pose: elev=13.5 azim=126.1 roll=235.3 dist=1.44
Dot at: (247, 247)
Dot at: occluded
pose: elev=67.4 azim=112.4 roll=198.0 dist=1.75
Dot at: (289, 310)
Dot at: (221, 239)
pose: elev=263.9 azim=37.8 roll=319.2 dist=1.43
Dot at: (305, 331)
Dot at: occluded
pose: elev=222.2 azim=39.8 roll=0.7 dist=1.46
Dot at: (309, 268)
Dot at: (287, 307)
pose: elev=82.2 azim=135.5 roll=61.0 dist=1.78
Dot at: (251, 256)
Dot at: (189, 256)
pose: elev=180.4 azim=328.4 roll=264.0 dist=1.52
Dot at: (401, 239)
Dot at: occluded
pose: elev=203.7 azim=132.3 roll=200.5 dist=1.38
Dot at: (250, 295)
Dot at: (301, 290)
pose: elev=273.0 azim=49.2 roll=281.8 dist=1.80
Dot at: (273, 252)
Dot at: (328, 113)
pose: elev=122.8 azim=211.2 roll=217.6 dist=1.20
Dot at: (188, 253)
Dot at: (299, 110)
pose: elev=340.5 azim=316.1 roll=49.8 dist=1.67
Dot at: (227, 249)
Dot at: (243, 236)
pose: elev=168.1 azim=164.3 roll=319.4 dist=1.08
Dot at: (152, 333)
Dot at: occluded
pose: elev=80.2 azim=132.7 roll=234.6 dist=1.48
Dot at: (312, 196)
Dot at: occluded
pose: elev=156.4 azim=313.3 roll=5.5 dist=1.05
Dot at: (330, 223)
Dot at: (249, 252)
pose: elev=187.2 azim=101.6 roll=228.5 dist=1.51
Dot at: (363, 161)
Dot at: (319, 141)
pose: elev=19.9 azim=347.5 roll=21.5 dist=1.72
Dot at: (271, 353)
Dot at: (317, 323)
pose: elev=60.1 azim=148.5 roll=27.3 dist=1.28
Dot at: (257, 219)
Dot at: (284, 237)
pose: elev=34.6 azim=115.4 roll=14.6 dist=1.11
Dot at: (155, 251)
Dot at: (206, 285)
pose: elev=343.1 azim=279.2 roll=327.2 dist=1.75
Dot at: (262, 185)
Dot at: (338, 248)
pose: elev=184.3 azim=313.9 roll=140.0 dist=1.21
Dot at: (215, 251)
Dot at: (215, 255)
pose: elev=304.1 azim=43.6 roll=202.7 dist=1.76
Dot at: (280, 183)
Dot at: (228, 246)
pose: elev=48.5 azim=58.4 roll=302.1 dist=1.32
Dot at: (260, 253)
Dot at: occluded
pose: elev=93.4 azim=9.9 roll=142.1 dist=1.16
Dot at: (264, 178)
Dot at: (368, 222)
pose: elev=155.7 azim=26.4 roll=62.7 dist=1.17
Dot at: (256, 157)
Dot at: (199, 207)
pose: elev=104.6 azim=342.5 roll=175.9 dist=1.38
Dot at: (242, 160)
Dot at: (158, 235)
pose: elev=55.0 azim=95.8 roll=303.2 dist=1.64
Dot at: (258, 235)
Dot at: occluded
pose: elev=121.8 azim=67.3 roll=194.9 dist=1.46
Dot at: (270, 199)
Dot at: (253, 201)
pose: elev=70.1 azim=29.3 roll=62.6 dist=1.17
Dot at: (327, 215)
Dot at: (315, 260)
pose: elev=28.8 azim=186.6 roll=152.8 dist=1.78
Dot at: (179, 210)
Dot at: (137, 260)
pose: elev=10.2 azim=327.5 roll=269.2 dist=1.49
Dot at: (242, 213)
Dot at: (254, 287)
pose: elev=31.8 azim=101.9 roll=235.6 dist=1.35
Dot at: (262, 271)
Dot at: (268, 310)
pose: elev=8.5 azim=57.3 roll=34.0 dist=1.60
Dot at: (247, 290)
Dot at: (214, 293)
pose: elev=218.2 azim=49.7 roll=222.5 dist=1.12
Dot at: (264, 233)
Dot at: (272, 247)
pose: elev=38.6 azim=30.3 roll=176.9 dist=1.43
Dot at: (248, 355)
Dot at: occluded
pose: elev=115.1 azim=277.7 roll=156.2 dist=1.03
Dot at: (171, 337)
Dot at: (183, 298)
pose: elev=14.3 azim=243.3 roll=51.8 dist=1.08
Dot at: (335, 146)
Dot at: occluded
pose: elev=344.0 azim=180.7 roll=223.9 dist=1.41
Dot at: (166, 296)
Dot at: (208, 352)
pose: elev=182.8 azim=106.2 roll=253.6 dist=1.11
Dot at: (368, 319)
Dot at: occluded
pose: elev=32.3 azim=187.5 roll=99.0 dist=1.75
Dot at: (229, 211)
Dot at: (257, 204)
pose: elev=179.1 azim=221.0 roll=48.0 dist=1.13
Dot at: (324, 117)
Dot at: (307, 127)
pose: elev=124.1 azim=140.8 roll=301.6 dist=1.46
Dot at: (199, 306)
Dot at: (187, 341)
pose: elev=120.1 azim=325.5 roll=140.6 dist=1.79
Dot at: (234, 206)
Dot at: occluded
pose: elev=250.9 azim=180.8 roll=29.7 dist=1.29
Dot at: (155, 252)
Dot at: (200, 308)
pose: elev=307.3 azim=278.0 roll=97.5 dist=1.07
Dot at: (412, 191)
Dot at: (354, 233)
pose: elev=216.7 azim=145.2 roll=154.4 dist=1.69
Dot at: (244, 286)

+-------+

Written task:
Render every line of the listing above as a Markdown table with two columns, Row and Line, numbering the rows in order and leaving out blank lines.

Output of the task:
| Row | Line |
|---|---|
| 1 | pose: elev=13.5 azim=126.1 roll=235.3 dist=1.44 |
| 2 | Dot at: (247, 247) |
| 3 | Dot at: occluded |
| 4 | pose: elev=67.4 azim=112.4 roll=198.0 dist=1.75 |
| 5 | Dot at: (289, 310) |
| 6 | Dot at: (221, 239) |
| 7 | pose: elev=263.9 azim=37.8 roll=319.2 dist=1.43 |
| 8 | Dot at: (305, 331) |
| 9 | Dot at: occluded |
| 10 | pose: elev=222.2 azim=39.8 roll=0.7 dist=1.46 |
| 11 | Dot at: (309, 268) |
| 12 | Dot at: (287, 307) |
| 13 | pose: elev=82.2 azim=135.5 roll=61.0 dist=1.78 |
| 14 | Dot at: (251, 256) |
| 15 | Dot at: (189, 256) |
| 16 | pose: elev=180.4 azim=328.4 roll=264.0 dist=1.52 |
| 17 | Dot at: (401, 239) |
| 18 | Dot at: occluded |
| 19 | pose: elev=203.7 azim=132.3 roll=200.5 dist=1.38 |
| 20 | Dot at: (250, 295) |
| 21 | Dot at: (301, 290) |
| 22 | pose: elev=273.0 azim=49.2 roll=281.8 dist=1.80 |
| 23 | Dot at: (273, 252) |
| 24 | Dot at: (328, 113) |
| 25 | pose: elev=122.8 azim=211.2 roll=217.6 dist=1.20 |
| 26 | Dot at: (188, 253) |
| 27 | Dot at: (299, 110) |
| 28 | pose: elev=340.5 azim=316.1 roll=49.8 dist=1.67 |
| 29 | Dot at: (227, 249) |
| 30 | Dot at: (243, 236) |
| 31 | pose: elev=168.1 azim=164.3 roll=319.4 dist=1.08 |
| 32 | Dot at: (152, 333) |
| 33 | Dot at: occluded |
| 34 | pose: elev=80.2 azim=132.7 roll=234.6 dist=1.48 |
| 35 | Dot at: (312, 196) |
| 36 | Dot at: occluded |
| 37 | pose: elev=156.4 azim=313.3 roll=5.5 dist=1.05 |
| 38 | Dot at: (330, 223) |
| 39 | Dot at: (249, 252) |
| 40 | pose: elev=187.2 azim=101.6 roll=228.5 dist=1.51 |
| 41 | Dot at: (363, 161) |
| 42 | Dot at: (319, 141) |
| 43 | pose: elev=19.9 azim=347.5 roll=21.5 dist=1.72 |
| 44 | Dot at: (271, 353) |
| 45 | Dot at: (317, 323) |
| 46 | pose: elev=60.1 azim=148.5 roll=27.3 dist=1.28 |
| 47 | Dot at: (257, 219) |
| 48 | Dot at: (284, 237) |
| 49 | pose: elev=34.6 azim=115.4 roll=14.6 dist=1.11 |
| 50 | Dot at: (155, 251) |
| 51 | Dot at: (206, 285) |
| 52 | pose: elev=343.1 azim=279.2 roll=327.2 dist=1.75 |
| 53 | Dot at: (262, 185) |
| 54 | Dot at: (338, 248) |
| 55 | pose: elev=184.3 azim=313.9 roll=140.0 dist=1.21 |
| 56 | Dot at: (215, 251) |
| 57 | Dot at: (215, 255) |
| 58 | pose: elev=304.1 azim=43.6 roll=202.7 dist=1.76 |
| 59 | Dot at: (280, 183) |
| 60 | Dot at: (228, 246) |
| 61 | pose: elev=48.5 azim=58.4 roll=302.1 dist=1.32 |
| 62 | Dot at: (260, 253) |
| 63 | Dot at: occluded |
| 64 | pose: elev=93.4 azim=9.9 roll=142.1 dist=1.16 |
| 65 | Dot at: (264, 178) |
| 66 | Dot at: (368, 222) |
| 67 | pose: elev=155.7 azim=26.4 roll=62.7 dist=1.17 |
| 68 | Dot at: (256, 157) |
| 69 | Dot at: (199, 207) |
| 70 | pose: elev=104.6 azim=342.5 roll=175.9 dist=1.38 |
| 71 | Dot at: (242, 160) |
| 72 | Dot at: (158, 235) |
| 73 | pose: elev=55.0 azim=95.8 roll=303.2 dist=1.64 |
| 74 | Dot at: (258, 235) |
| 75 | Dot at: occluded |
| 76 | pose: elev=121.8 azim=67.3 roll=194.9 dist=1.46 |
| 77 | Dot at: (270, 199) |
| 78 | Dot at: (253, 201) |
| 79 | pose: elev=70.1 azim=29.3 roll=62.6 dist=1.17 |
| 80 | Dot at: (327, 215) |
| 81 | Dot at: (315, 260) |
| 82 | pose: elev=28.8 azim=186.6 roll=152.8 dist=1.78 |
| 83 | Dot at: (179, 210) |
| 84 | Dot at: (137, 260) |
| 85 | pose: elev=10.2 azim=327.5 roll=269.2 dist=1.49 |
| 86 | Dot at: (242, 213) |
| 87 | Dot at: (254, 287) |
| 88 | pose: elev=31.8 azim=101.9 roll=235.6 dist=1.35 |
| 89 | Dot at: (262, 271) |
| 90 | Dot at: (268, 310) |
| 91 | pose: elev=8.5 azim=57.3 roll=34.0 dist=1.60 |
| 92 | Dot at: (247, 290) |
| 93 | Dot at: (214, 293) |
| 94 | pose: elev=218.2 azim=49.7 roll=222.5 dist=1.12 |
| 95 | Dot at: (264, 233) |
| 96 | Dot at: (272, 247) |
| 97 | pose: elev=38.6 azim=30.3 roll=176.9 dist=1.43 |
| 98 | Dot at: (248, 355) |
| 99 | Dot at: occluded |
| 100 | pose: elev=115.1 azim=277.7 roll=156.2 dist=1.03 |
| 101 | Dot at: (171, 337) |
| 102 | Dot at: (183, 298) |
| 103 | pose: elev=14.3 azim=243.3 roll=51.8 dist=1.08 |
| 104 | Dot at: (335, 146) |
| 105 | Dot at: occluded |
| 106 | pose: elev=344.0 azim=180.7 roll=223.9 dist=1.41 |
| 107 | Dot at: (166, 296) |
| 108 | Dot at: (208, 352) |
| 109 | pose: elev=182.8 azim=106.2 roll=253.6 dist=1.11 |
| 110 | Dot at: (368, 319) |
| 111 | Dot at: occluded |
| 112 | pose: elev=32.3 azim=187.5 roll=99.0 dist=1.75 |
| 113 | Dot at: (229, 211) |
| 114 | Dot at: (257, 204) |
| 115 | pose: elev=179.1 azim=221.0 roll=48.0 dist=1.13 |
| 116 | Dot at: (324, 117) |
| 117 | Dot at: (307, 127) |
| 118 | pose: elev=124.1 azim=140.8 roll=301.6 dist=1.46 |
| 119 | Dot at: (199, 306) |
| 120 | Dot at: (187, 341) |
| 121 | pose: elev=120.1 azim=325.5 roll=140.6 dist=1.79 |
| 122 | Dot at: (234, 206) |
| 123 | Dot at: occluded |
| 124 | pose: elev=250.9 azim=180.8 roll=29.7 dist=1.29 |
| 125 | Dot at: (155, 252) |
| 126 | Dot at: (200, 308) |
| 127 | pose: elev=307.3 azim=278.0 roll=97.5 dist=1.07 |
| 128 | Dot at: (412, 191) |
| 129 | Dot at: (354, 233) |
| 130 | pose: elev=216.7 azim=145.2 roll=154.4 dist=1.69 |
| 131 | Dot at: (244, 286) |